Par Nassim Terki Publié le 27/03/2024 à 12:25
avion qui vol de nuit

Vers une interdiction des vols de nuit dans certains départements Français.
Une décision non appréciée de tous qui voient une perte économique importante.

Préoccupation grandissante pour la santé publique et l'urgence climatique chez les habitants d'Île-de-France et de l'Oise.

Une consultation citoyenne révèle une forte adhésion à la réduction des vols de nuit et des nuisances sonores aériennes afin de trouver un équilibre entre les enjeux économiques et environnementaux.

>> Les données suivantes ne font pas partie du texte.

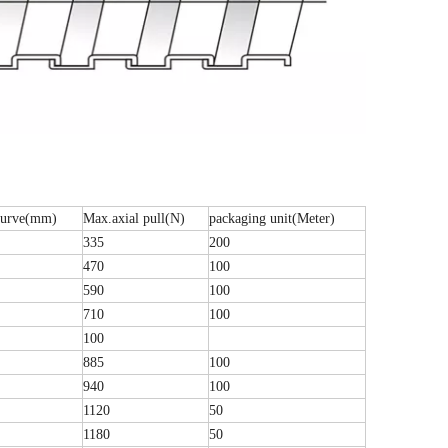
curve(mm)
Max.axial pull(N)
packaging unit(Meter)
335
200
470
100
590
100
710
100
100
885
100
940
100
1120
50
1180
50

Île-de-France et l'Oise : une volonté unanime de voir moins d'avions

Dans le ciel d'Île-de-France et de l'Oise, les habitants des 147 villes ont manifesté un désir de voir les avions se faire plus discrets pendant la nuit. Et cela entre 22 heures et 6 heures, il serait interdit de faire décoller un avion. Sachant que souvent, les vols low cost sont proposés dans cet intervalle, permettant en passagers de payer moins cher leurs billets.

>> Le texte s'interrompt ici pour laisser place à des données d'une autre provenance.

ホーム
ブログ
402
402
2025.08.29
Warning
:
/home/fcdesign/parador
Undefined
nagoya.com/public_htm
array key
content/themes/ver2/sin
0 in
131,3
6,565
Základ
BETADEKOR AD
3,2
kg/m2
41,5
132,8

Une consultation citoyenne a mis en évidence un soutien massif à hauteur de 97 % à cette demande de réduction du trafic aérien, soulignant ainsi les préoccupations croissantes pour la santé publique et l'environnement. Désormais, il est impératif pour les autorités de prendre en considération ces voix citoyennes et de trouver un juste équilibre entre impératifs économiques et environnementaux. Les aéroports de Roissy-Charles de Gaulle, Orly, Le Bourget et Beauvais-Tillé sont directement concernés par cette demande de limitation des nuisances sonores et environnementales.

Les vols de nuit divisent

Bien que la majorité des votants aient choisi le "oui", certains ont souligné l'importance économique des aéroports, reconnaissant ainsi les retombées économiques positives qu'ils apportent à la région. Le maire de Gonesse, Jean-Pierre Blazy, a tenu à nuancer le débat en soulignant que voter pour la réduction des vols de nuit n'implique pas nécessairement d'être "contre les avions".

Les collectivités locales ont profité de l'occasion pour interpeller le gouvernement sur la nécessité de limiter les nuisances aériennes. Cette consultation visait à informer et à soutenir les revendications des communes qui demandent des mesures pour réduire ces nuisances.

Le département de l'Essonne a réaffirmé son soutien en faveur d'un couvre-feu, du plafonnement des mouvements aériens et de la prise en compte des impacts socio-économiques. Son président, François Durovray, a insisté sur l'importance de traiter les nuisances liées à l'aéroport de Paris-Orly, appelant ainsi le nouveau ministre des Transports à en faire une priorité.